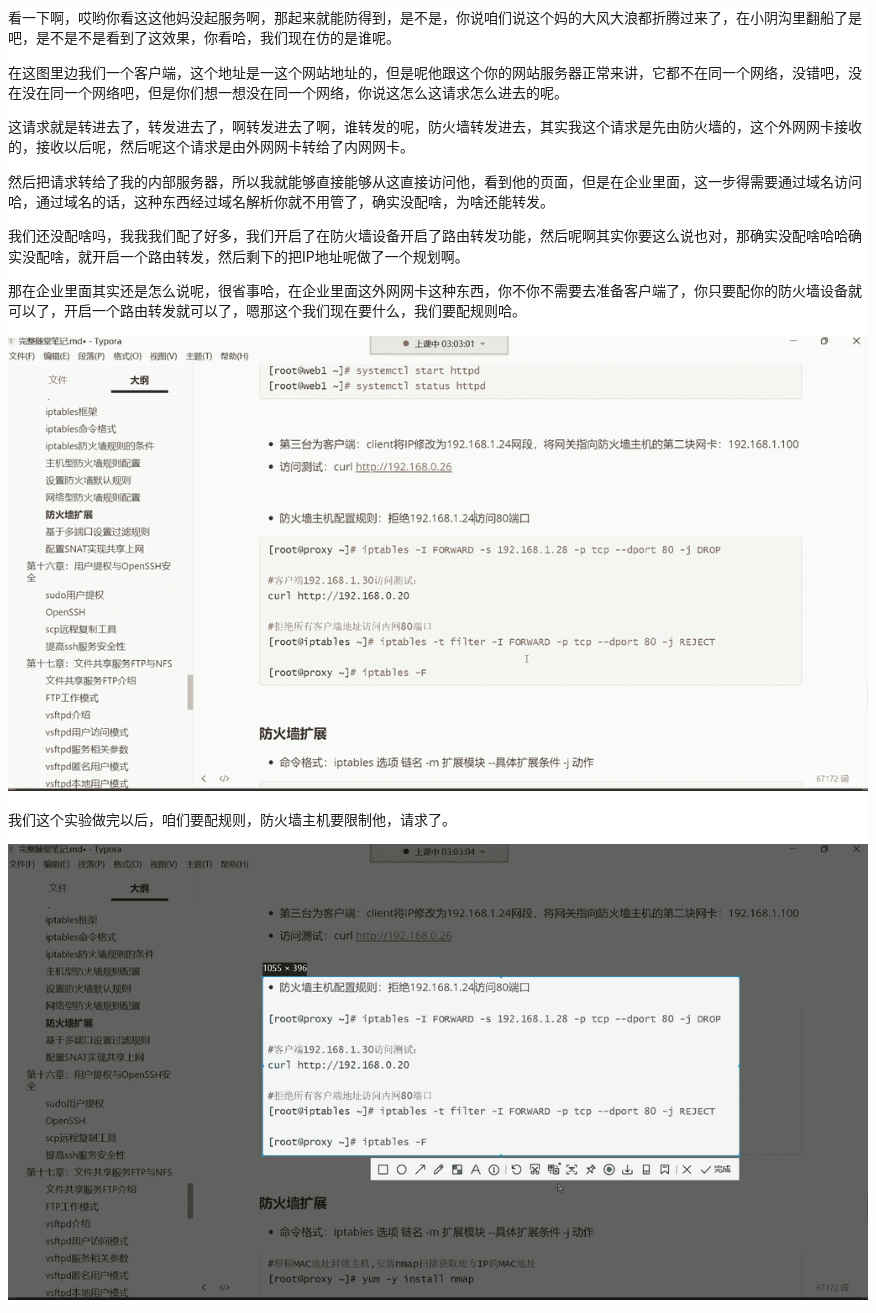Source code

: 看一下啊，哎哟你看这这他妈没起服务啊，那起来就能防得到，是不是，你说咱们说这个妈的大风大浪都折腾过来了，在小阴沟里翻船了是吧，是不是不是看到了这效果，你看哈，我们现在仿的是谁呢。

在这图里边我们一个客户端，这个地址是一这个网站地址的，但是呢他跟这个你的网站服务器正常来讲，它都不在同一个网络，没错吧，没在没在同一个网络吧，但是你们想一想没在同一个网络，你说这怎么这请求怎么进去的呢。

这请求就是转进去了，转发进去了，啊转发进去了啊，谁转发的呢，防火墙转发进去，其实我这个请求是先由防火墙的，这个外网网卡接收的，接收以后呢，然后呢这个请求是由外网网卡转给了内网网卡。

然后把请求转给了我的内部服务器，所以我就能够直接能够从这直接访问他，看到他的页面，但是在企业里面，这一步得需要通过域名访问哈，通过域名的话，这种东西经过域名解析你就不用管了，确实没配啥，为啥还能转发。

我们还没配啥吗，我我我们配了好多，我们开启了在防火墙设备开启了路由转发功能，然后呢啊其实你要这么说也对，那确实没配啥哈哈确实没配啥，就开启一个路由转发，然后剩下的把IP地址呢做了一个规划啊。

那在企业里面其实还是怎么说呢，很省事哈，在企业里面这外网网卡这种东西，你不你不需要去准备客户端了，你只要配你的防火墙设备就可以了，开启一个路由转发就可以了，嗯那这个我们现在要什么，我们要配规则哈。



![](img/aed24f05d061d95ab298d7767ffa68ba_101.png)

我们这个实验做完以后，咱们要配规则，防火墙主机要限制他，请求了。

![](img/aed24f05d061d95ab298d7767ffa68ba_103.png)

════════════════════

* WORK ORDER
Only the lines from the one bearing "我们这个实验做完以后，咱们要配规则，防火墙主机要限制他，请求了。" to the end of the material belong in the answer; set them down verbatim.

* RESULT
我们这个实验做完以后，咱们要配规则，防火墙主机要限制他，请求了。

![](img/aed24f05d061d95ab298d7767ffa68ba_103.png)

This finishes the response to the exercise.